### Work item
Reproduce every one of the rows below verbatim, leaving each character and line break unchanged.

= Beginning of Section =

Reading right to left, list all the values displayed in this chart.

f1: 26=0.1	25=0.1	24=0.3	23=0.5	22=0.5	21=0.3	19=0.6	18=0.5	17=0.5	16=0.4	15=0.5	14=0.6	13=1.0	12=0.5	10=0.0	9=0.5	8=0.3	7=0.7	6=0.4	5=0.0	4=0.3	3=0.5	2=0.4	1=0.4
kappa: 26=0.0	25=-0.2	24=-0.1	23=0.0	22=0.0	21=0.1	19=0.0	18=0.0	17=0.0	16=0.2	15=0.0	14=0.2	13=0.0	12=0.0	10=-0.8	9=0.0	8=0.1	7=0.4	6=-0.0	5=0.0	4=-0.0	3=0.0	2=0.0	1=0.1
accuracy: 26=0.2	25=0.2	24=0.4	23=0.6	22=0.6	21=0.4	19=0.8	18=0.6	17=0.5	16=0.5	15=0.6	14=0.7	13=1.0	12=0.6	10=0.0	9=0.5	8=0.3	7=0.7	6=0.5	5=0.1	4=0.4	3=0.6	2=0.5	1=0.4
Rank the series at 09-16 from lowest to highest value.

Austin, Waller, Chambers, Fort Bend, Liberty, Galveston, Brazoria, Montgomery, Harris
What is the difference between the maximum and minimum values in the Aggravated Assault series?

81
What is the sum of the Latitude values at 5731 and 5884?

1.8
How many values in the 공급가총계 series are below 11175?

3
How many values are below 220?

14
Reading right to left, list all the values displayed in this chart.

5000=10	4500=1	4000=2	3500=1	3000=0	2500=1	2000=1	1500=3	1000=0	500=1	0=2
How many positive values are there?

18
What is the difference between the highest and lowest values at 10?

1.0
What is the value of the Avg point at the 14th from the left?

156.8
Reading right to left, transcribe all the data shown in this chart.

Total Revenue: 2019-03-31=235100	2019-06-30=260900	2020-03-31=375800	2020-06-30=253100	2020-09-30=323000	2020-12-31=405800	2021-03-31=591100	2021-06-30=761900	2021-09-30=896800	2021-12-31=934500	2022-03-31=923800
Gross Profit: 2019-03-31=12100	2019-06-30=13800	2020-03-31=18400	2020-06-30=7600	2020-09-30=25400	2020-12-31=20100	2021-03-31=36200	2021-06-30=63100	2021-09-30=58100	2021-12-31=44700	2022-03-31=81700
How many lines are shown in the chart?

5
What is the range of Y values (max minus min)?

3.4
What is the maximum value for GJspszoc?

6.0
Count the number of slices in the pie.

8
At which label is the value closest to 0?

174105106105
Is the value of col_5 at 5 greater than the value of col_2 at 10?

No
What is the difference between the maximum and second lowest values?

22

= End of Section =

### Task solution
Reading right to left, list all the values displayed in this chart.

f1: 26=0.1	25=0.1	24=0.3	23=0.5	22=0.5	21=0.3	19=0.6	18=0.5	17=0.5	16=0.4	15=0.5	14=0.6	13=1.0	12=0.5	10=0.0	9=0.5	8=0.3	7=0.7	6=0.4	5=0.0	4=0.3	3=0.5	2=0.4	1=0.4
kappa: 26=0.0	25=-0.2	24=-0.1	23=0.0	22=0.0	21=0.1	19=0.0	18=0.0	17=0.0	16=0.2	15=0.0	14=0.2	13=0.0	12=0.0	10=-0.8	9=0.0	8=0.1	7=0.4	6=-0.0	5=0.0	4=-0.0	3=0.0	2=0.0	1=0.1
accuracy: 26=0.2	25=0.2	24=0.4	23=0.6	22=0.6	21=0.4	19=0.8	18=0.6	17=0.5	16=0.5	15=0.6	14=0.7	13=1.0	12=0.6	10=0.0	9=0.5	8=0.3	7=0.7	6=0.5	5=0.1	4=0.4	3=0.6	2=0.5	1=0.4
Rank the series at 09-16 from lowest to highest value.

Austin, Waller, Chambers, Fort Bend, Liberty, Galveston, Brazoria, Montgomery, Harris
What is the difference between the maximum and minimum values in the Aggravated Assault series?

81
What is the sum of the Latitude values at 5731 and 5884?

1.8
How many values in the 공급가총계 series are below 11175?

3
How many values are below 220?

14
Reading right to left, list all the values displayed in this chart.

5000=10	4500=1	4000=2	3500=1	3000=0	2500=1	2000=1	1500=3	1000=0	500=1	0=2
How many positive values are there?

18
What is the difference between the highest and lowest values at 10?

1.0
What is the value of the Avg point at the 14th from the left?

156.8
Reading right to left, transcribe all the data shown in this chart.

Total Revenue: 2019-03-31=235100	2019-06-30=260900	2020-03-31=375800	2020-06-30=253100	2020-09-30=323000	2020-12-31=405800	2021-03-31=591100	2021-06-30=761900	2021-09-30=896800	2021-12-31=934500	2022-03-31=923800
Gross Profit: 2019-03-31=12100	2019-06-30=13800	2020-03-31=18400	2020-06-30=7600	2020-09-30=25400	2020-12-31=20100	2021-03-31=36200	2021-06-30=63100	2021-09-30=58100	2021-12-31=44700	2022-03-31=81700
How many lines are shown in the chart?

5
What is the range of Y values (max minus min)?

3.4
What is the maximum value for GJspszoc?

6.0
Count the number of slices in the pie.

8
At which label is the value closest to 0?

174105106105
Is the value of col_5 at 5 greater than the value of col_2 at 10?

No
What is the difference between the maximum and second lowest values?

22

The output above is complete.